**ACTION ITEM**
In the entries below, go to the line containing "The back end" and repeat it along with every later line, exactly.

**DATA TO USE**
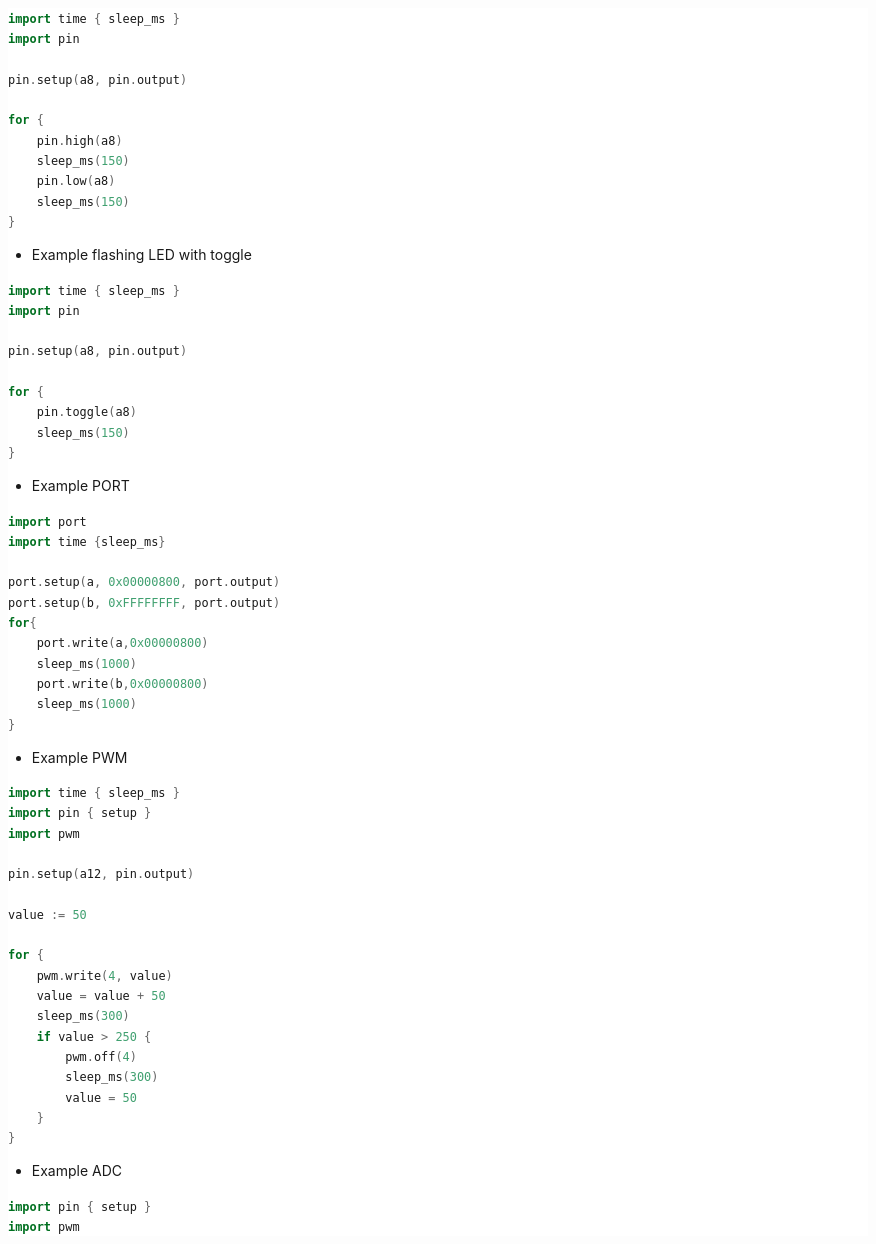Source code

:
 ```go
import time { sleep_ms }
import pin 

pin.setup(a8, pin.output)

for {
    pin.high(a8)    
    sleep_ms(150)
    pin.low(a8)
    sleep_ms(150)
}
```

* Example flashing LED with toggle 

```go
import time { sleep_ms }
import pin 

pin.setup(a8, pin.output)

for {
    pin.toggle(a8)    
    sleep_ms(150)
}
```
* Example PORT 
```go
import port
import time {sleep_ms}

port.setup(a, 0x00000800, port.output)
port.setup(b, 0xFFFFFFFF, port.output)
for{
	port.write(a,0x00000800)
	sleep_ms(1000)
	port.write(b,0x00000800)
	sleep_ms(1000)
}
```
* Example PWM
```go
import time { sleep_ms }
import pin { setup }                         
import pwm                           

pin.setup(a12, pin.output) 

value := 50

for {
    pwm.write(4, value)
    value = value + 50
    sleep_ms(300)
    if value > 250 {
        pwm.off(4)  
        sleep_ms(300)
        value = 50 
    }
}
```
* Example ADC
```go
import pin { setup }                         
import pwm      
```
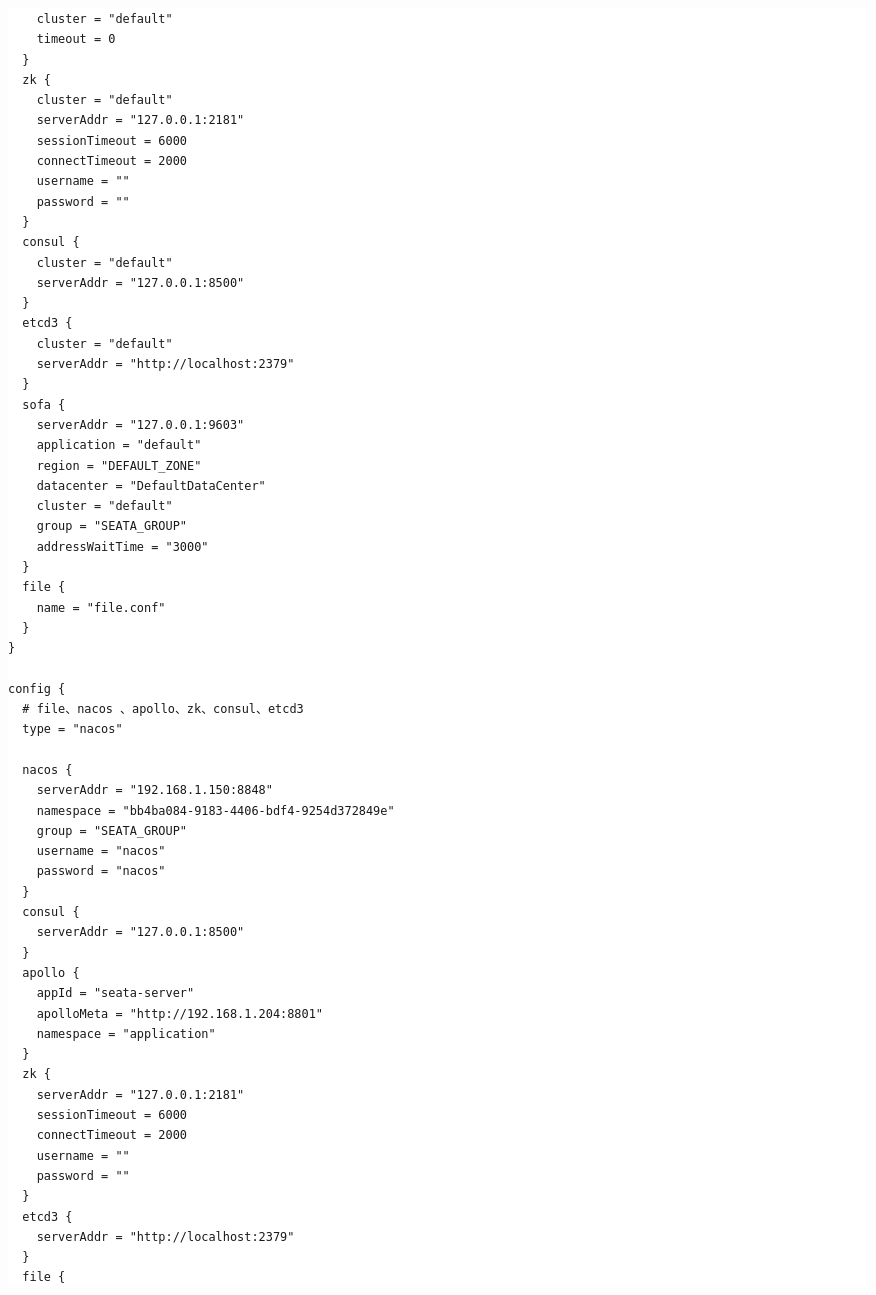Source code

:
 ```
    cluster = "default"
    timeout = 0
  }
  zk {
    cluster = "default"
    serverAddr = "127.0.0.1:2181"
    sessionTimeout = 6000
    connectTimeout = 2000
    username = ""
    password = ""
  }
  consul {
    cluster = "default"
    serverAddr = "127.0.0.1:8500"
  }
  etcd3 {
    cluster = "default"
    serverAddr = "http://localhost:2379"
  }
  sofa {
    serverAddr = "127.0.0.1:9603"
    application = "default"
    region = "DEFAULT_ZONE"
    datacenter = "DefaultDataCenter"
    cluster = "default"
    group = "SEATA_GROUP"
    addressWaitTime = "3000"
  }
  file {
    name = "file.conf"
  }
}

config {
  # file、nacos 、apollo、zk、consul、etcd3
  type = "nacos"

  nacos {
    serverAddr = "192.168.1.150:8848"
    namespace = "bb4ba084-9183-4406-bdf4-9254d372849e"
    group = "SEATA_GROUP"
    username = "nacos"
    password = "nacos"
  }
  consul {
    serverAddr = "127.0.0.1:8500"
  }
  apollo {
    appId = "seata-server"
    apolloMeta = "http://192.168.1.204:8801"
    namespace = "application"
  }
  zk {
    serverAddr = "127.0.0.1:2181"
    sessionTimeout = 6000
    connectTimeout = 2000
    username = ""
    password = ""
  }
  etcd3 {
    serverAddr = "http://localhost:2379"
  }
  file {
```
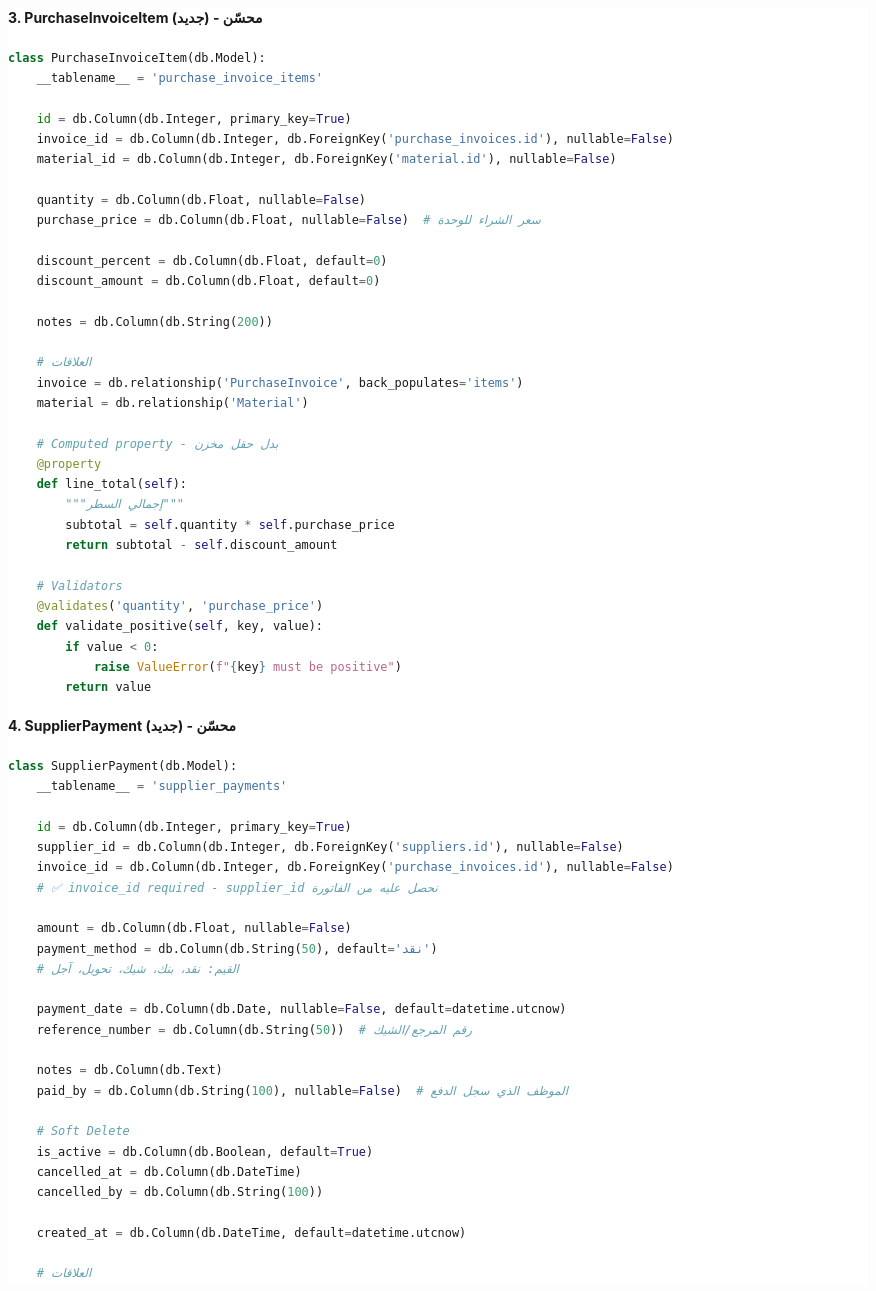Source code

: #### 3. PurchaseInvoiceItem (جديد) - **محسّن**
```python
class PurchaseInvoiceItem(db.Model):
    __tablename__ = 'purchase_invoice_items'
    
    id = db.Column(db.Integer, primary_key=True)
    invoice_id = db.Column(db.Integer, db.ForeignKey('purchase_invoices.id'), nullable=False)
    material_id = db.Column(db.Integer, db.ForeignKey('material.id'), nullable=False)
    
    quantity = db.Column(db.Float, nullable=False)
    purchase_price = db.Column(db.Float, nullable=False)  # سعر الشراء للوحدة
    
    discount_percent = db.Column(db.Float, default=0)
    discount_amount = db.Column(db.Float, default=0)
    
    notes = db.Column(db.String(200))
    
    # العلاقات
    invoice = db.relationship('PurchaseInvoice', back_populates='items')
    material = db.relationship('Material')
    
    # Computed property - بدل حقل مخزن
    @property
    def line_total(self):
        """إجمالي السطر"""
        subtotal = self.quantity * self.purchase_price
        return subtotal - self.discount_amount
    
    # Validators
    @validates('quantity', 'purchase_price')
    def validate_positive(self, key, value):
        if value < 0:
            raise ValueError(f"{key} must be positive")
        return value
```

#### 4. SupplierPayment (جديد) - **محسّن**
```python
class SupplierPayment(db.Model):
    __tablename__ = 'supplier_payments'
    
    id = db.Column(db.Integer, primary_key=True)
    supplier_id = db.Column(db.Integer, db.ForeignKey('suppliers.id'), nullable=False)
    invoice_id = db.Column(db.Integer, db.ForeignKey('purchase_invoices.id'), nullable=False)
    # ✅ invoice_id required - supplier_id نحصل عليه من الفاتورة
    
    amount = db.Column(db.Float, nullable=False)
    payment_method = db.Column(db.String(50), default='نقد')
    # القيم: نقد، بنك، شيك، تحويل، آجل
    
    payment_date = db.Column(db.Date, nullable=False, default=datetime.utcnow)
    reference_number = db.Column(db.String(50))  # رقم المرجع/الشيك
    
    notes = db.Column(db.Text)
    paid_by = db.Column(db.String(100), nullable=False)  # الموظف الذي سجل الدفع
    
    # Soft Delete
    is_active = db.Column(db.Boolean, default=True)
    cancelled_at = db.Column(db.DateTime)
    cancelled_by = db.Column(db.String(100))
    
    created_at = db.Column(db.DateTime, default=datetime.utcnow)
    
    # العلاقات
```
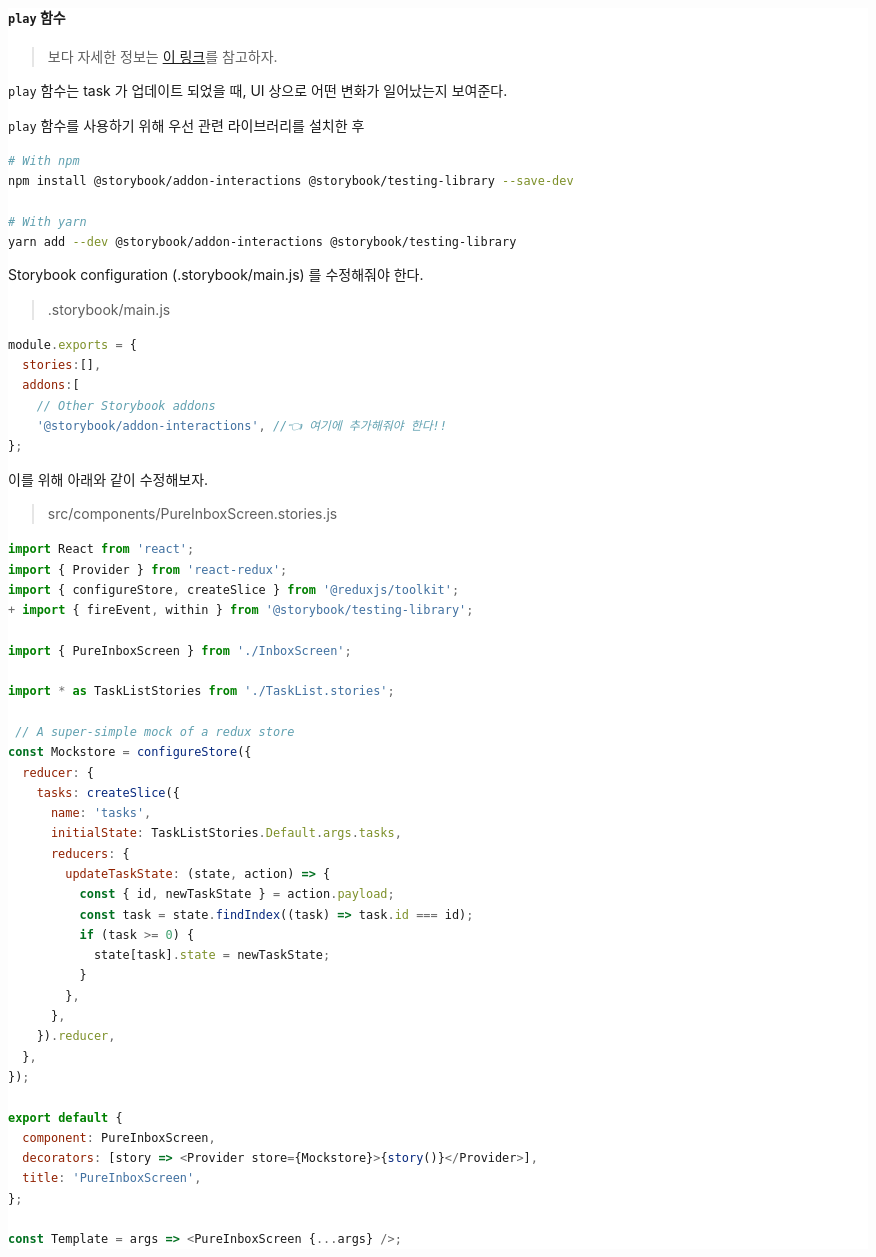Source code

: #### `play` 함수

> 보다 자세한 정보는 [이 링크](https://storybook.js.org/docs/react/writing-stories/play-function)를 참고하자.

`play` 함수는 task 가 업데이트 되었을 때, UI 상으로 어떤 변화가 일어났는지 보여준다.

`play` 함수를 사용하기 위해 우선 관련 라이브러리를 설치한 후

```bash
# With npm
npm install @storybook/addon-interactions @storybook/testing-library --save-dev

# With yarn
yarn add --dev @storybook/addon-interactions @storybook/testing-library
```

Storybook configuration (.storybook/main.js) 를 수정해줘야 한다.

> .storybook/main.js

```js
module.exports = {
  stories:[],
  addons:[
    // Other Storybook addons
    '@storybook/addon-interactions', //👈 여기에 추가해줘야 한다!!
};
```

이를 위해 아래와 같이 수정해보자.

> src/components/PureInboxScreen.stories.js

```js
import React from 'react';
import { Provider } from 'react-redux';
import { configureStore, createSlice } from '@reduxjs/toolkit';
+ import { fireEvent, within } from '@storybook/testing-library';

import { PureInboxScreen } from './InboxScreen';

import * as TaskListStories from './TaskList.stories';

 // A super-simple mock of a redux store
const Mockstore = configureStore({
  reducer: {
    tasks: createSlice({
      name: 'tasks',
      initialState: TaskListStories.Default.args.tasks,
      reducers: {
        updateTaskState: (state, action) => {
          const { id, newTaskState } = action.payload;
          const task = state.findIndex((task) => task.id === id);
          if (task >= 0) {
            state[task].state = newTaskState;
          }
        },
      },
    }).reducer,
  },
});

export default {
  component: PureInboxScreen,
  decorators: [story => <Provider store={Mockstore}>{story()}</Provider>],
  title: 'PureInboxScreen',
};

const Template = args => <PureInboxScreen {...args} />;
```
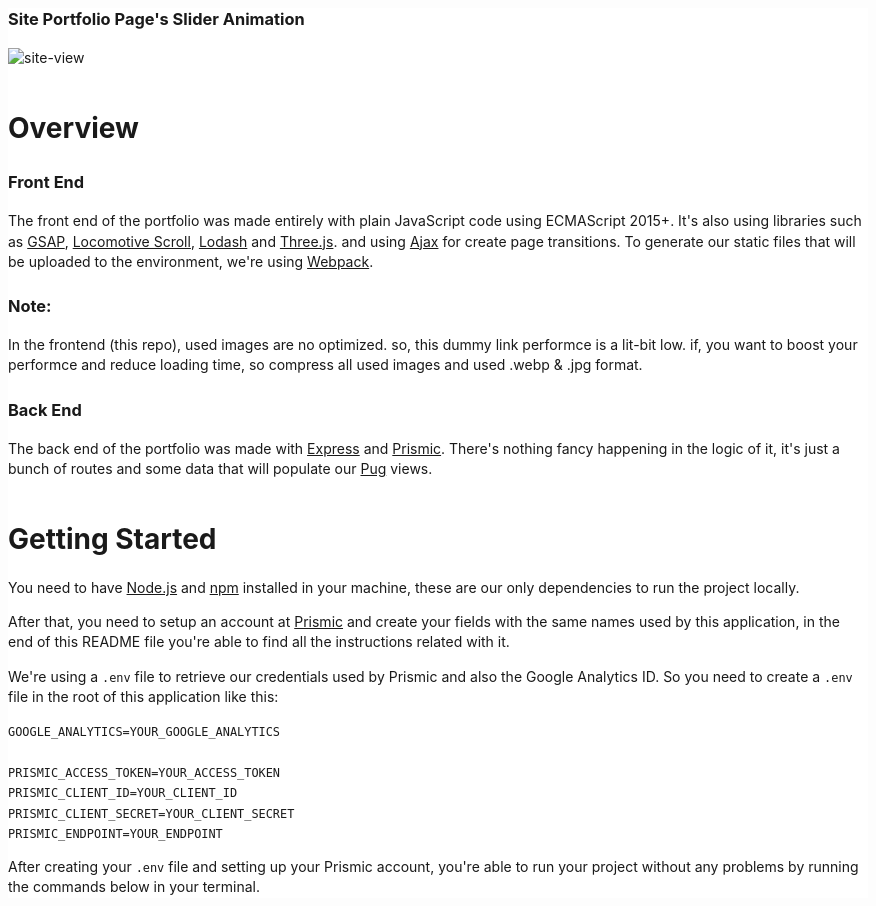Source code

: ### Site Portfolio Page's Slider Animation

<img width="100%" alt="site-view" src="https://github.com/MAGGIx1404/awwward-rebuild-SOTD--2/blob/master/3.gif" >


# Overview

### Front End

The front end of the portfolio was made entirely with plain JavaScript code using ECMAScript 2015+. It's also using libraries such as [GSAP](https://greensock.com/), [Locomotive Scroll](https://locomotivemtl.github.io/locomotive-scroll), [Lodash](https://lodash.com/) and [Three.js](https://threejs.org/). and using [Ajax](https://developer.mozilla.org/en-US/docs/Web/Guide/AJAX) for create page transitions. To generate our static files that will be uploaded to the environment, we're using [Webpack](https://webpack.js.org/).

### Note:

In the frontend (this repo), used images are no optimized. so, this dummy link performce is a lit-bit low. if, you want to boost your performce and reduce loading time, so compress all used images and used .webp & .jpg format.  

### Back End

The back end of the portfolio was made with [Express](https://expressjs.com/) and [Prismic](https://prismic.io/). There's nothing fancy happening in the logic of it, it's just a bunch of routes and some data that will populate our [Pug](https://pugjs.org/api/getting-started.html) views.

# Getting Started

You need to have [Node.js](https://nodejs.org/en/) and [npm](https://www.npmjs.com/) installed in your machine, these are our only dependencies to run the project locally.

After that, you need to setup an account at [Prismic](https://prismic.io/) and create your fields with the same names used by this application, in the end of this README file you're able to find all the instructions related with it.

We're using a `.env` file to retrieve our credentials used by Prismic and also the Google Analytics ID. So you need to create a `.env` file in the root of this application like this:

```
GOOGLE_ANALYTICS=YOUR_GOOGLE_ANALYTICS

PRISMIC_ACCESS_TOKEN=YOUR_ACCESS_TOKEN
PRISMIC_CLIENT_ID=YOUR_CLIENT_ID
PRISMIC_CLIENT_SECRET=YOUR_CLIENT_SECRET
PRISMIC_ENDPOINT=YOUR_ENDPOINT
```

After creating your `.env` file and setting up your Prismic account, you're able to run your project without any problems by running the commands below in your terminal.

**EXERCISE RESULT**
The back end of the portfolio was made with [Express](https://expressjs.com/) and [Prismic](https://prismic.io/). There's nothing fancy happening in the logic of it, it's just a bunch of routes and some data that will populate our [Pug](https://pugjs.org/api/getting-started.html) views.

# Getting Started

You need to have [Node.js](https://nodejs.org/en/) and [npm](https://www.npmjs.com/) installed in your machine, these are our only dependencies to run the project locally.

After that, you need to setup an account at [Prismic](https://prismic.io/) and create your fields with the same names used by this application, in the end of this README file you're able to find all the instructions related with it.

We're using a `.env` file to retrieve our credentials used by Prismic and also the Google Analytics ID. So you need to create a `.env` file in the root of this application like this:

```
GOOGLE_ANALYTICS=YOUR_GOOGLE_ANALYTICS

PRISMIC_ACCESS_TOKEN=YOUR_ACCESS_TOKEN
PRISMIC_CLIENT_ID=YOUR_CLIENT_ID
PRISMIC_CLIENT_SECRET=YOUR_CLIENT_SECRET
PRISMIC_ENDPOINT=YOUR_ENDPOINT
```

After creating your `.env` file and setting up your Prismic account, you're able to run your project without any problems by running the commands below in your terminal.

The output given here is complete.